= Study text =
That isn’t what my position is. I don’t see that I have yet been pointed towards an abolition of markets as a great thing in itself right now, although much is being made about the terrible uses of markets and their terrible origins (in which an absence of markets might well have been an advantage to various yokels at various places in history). I am finding the book a terrific read, whether or not I think this or that support for the general argument is tenuous, and as I am relatively unschooled in this stuff it’s important for me to be reminded just how much of a social construct markets are.

I get miffed at people dying for nonsensical religions and I should also remember that people die for want of the proper symbols.

44

Yarrow 02.22.12 at 6:58 pm

robotslave @ 40: Put your mind at ease. “We are all communists with our closest friends, and feudal lords when dealing with small children.” (p. 113)

(Stored data)
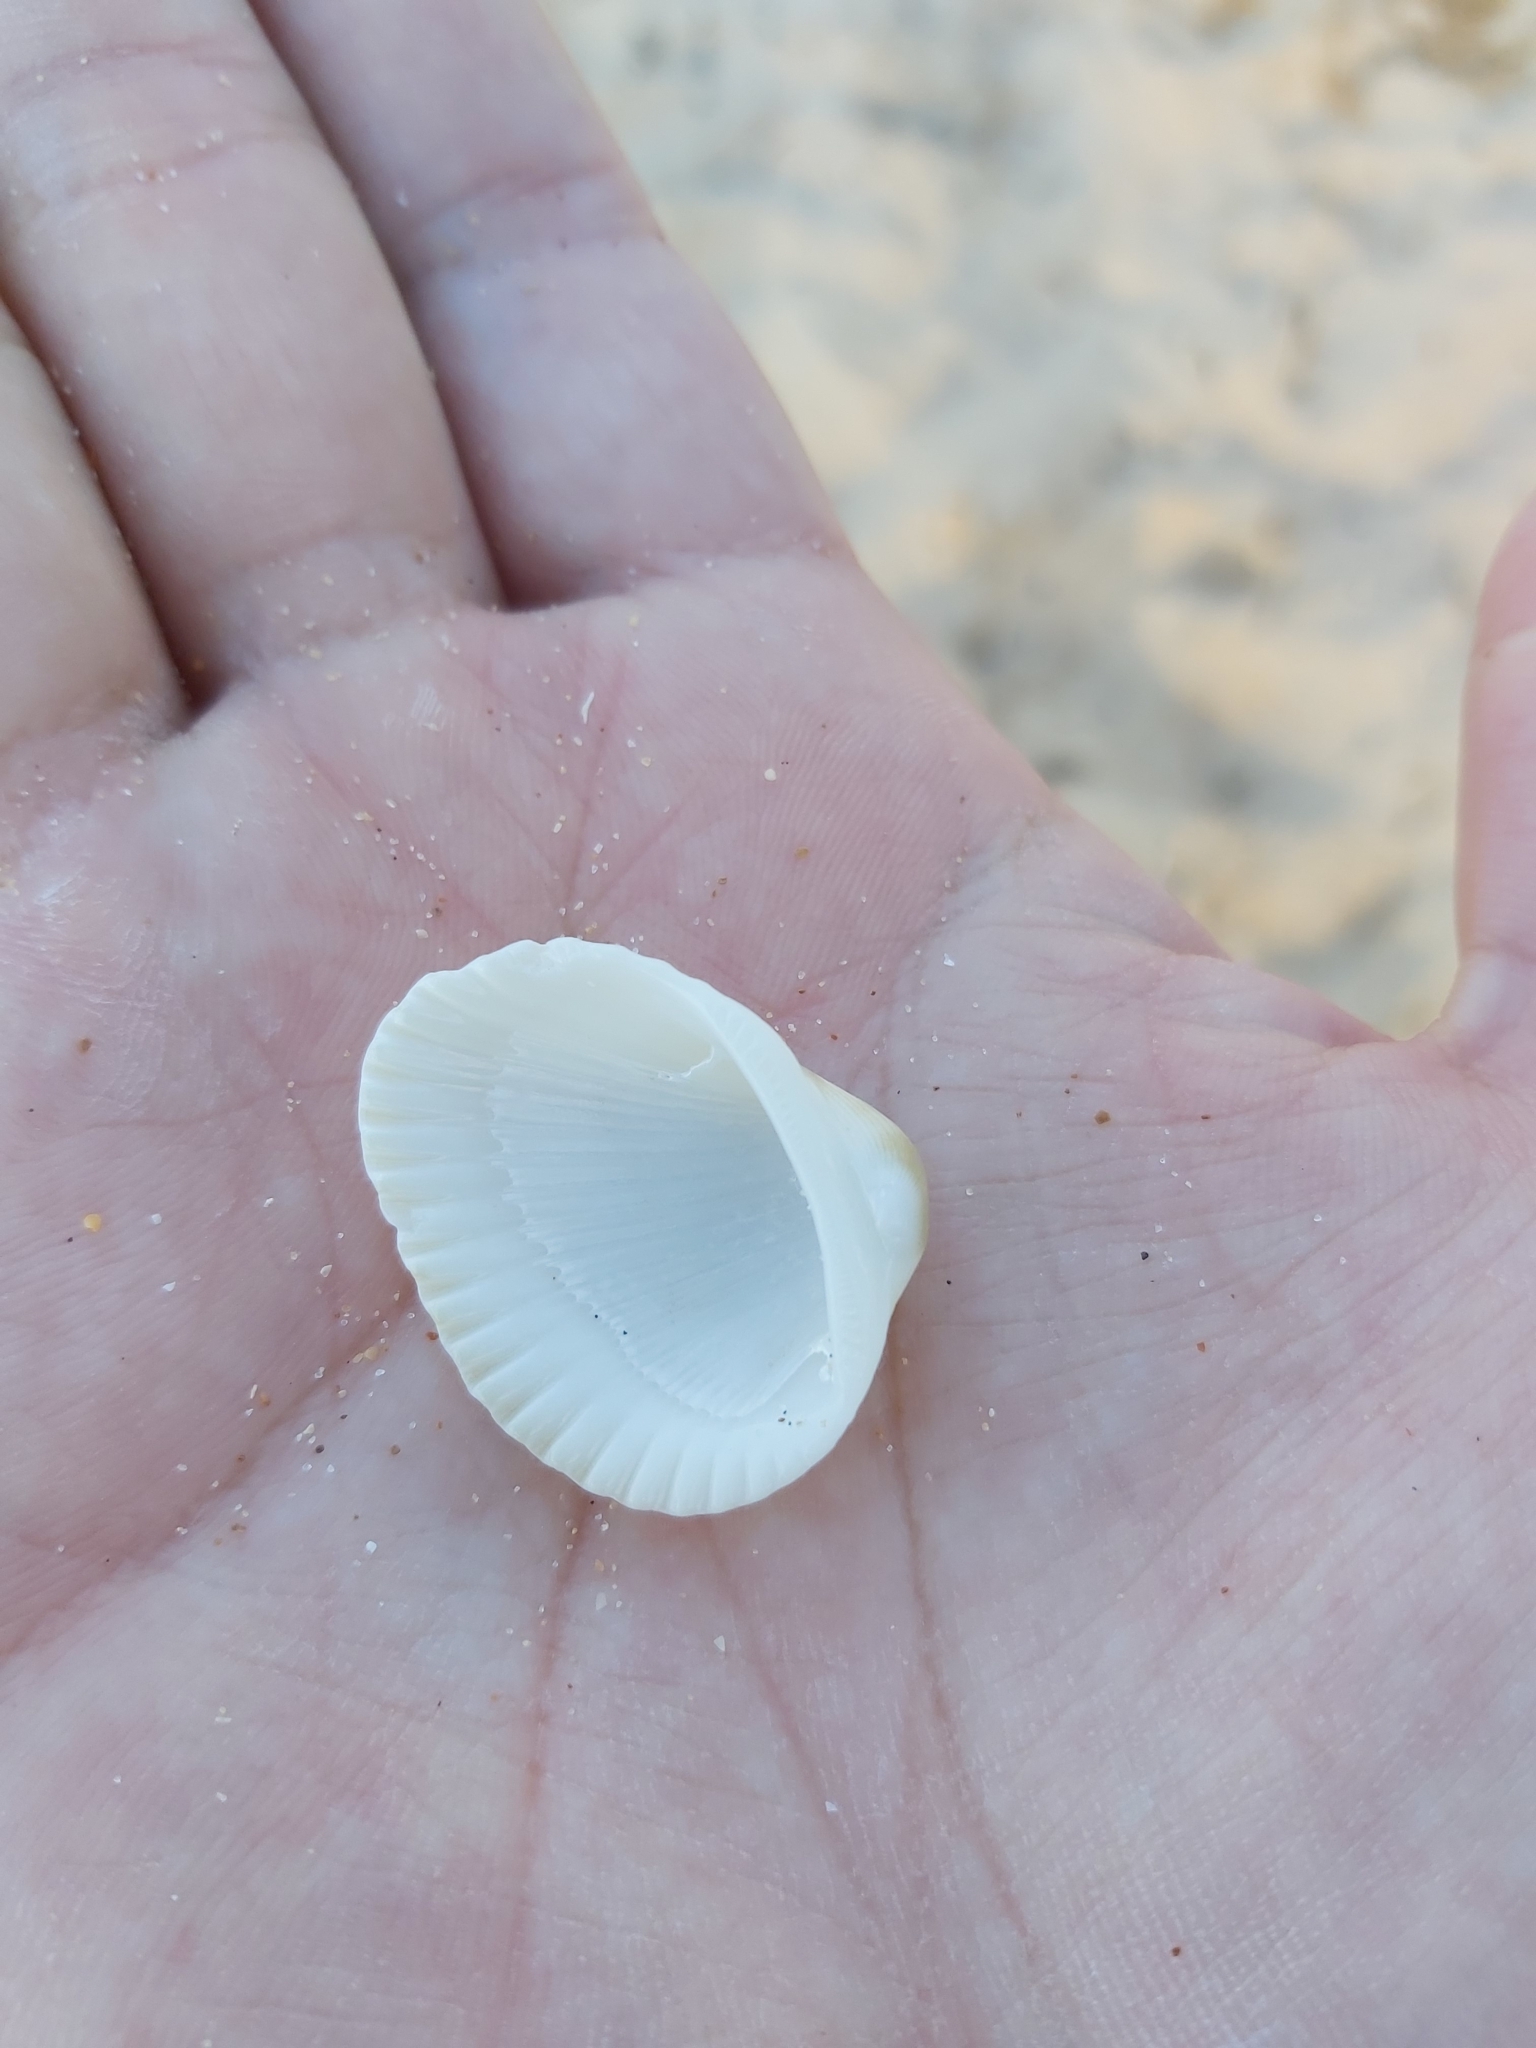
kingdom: Animalia
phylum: Mollusca
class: Bivalvia
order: Arcida
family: Arcidae
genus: Anadara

= Tasks for this exercise =
#1 Apart from the date and time stamp, list every number that appears in the comment thread.
#2 Reproduce the stretch of the comment thread from "That isn’t what" through "the proper symbols.".

= Outputs by task =
#1 44, 40, 113

#2
That isn’t what my position is. I don’t see that I have yet been pointed towards an abolition of markets as a great thing in itself right now, although much is being made about the terrible uses of markets and their terrible origins (in which an absence of markets might well have been an advantage to various yokels at various places in history). I am finding the book a terrific read, whether or not I think this or that support for the general argument is tenuous, and as I am relatively unschooled in this stuff it’s important for me to be reminded just how much of a social construct markets are.

I get miffed at people dying for nonsensical religions and I should also remember that people die for want of the proper symbols.